Game Physics: Motion Dynamics Fundamentals

This post is part of my Game Physics Series.

Before delving deep into the programming aspect of physics engines,  I would like to first go over the fundamentals of motion dynamics. Unless specified otherwise, all discussion is in 3D. Also, when it comes to formula consisting of vectors and matrices, all vectors are considered to be column vectors.

Position & Orientation

Position and orientation of a rigid body are both positional properties. Position is a linear property that defines where the object is located in space, and orientation is an angular property that defines how the object is oriented.

Position is typically represented as a vector, and orientation in 3D can be represented by a 3D vector (the direction is the rotation axis, and the magnitude is the rotation angle), a 3-by-3 matrix (basis vectors as columns), or a quaternion.

I prefer storing a 3-by-3 orientation matrix and, in addition, its inverse. These two matrices are used to transform vectors between world space (global coordinates) and model space (rigid body’s local coordinates), an operation that would be carried out quite frequently within a single time step.

Linear Velocity & Angular Velocity

Linear velocity, denoted v(t), is the rate of change of position, denoted x(t). The position change over a time step is the integration of velocity over time. Using the Euler Method, the formula is as follows:

    \[ x(t + \Delta t) = x(t) + v(t) \Delta t \]

Angular velocity, denoted \omega (t), is the rate of change of orientation, denoted o(t). In 2D, angular velocity is just a scalar, and the change of orientation is very similar to the formula for position change. Again, the following formula uses the Euler Method.

    \[ o(t + \Delta t) = o(t) + \omega (t) \Delta t \]

However, this gets trickier in 3D. In 3D, angular velocity is typically represented as a 3D vector, where its direction is the axis of rotation, and its magnitude is the rotation angle. True, if the representation of choice for orientation is also a 3D vector, then the formula for change of orientation would be the same as the 2D case (as shown above). However, if the orientation is represented as a 3-by-3 matrix, then computing the change of orientation involves first converting the angular velocity vector into a rotation matrix and then prepend that matrix to the orientation matrix.

    \[ o(t + \Delta t) = R(\hat{\omega} (t), |\omega(t)| \, \Delta t) \,\, o(t),  \]

where \hat{\omega}(t) is \omega (t) normalized, |\omega (t)| is the magnitude of \omega (t), and R(\hat{n}, \theta) is the angle-axis rotation matrix with axis \hat{n} and angle \theta.

Force & Torque

When you apply a force, denoted F(t), to a rigid body, it would change its velocity and possibly, depending on the point of force application, its angular velocity.

Each force application corresponds to a resulting torque, denoted \tau (t). If the torque is non-zero, then the angular velocity is changed. Torque is defined as the cross product between the vector from center of mass to the force application point, denoted r(t), and the force vector.

    \[ \tau (t) = r(t) \times F(t) \]

Mass & Moment of Inertia

Mass, denoted m, is a physical property that defines how difficult it is to move an object. The larger the mass, the harder it is to move an object.

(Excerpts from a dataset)
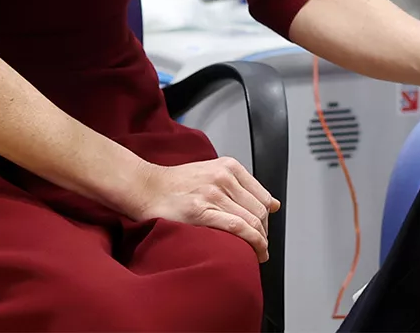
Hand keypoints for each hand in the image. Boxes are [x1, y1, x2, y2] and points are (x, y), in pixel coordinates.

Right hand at [127, 156, 280, 260]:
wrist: (146, 187)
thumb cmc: (177, 184)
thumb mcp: (214, 172)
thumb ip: (243, 187)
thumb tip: (273, 205)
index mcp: (230, 167)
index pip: (262, 197)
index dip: (267, 219)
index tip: (264, 231)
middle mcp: (225, 178)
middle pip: (259, 211)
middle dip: (264, 232)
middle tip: (261, 246)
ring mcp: (214, 194)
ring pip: (251, 221)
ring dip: (260, 241)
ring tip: (259, 253)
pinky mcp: (202, 211)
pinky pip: (237, 227)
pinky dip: (251, 241)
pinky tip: (253, 251)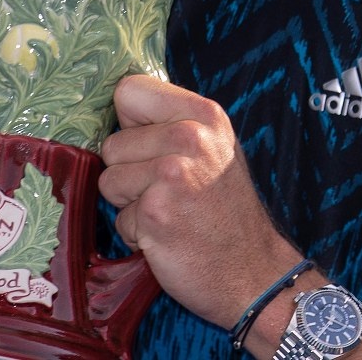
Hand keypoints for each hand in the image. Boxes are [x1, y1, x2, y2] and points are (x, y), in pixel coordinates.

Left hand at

Work instructions => List every quantity in the motion dynamics post that is introduced with the word "denoted," along with its symbol.

Written answer =>
- Linear velocity: v(t)
- Position: x(t)
- Angular velocity: ω(t)
- Orientation: o(t)
- Force: F(t)
- Torque: τ(t)
- Vector from center of mass to the force application point: r(t)
- Mass: m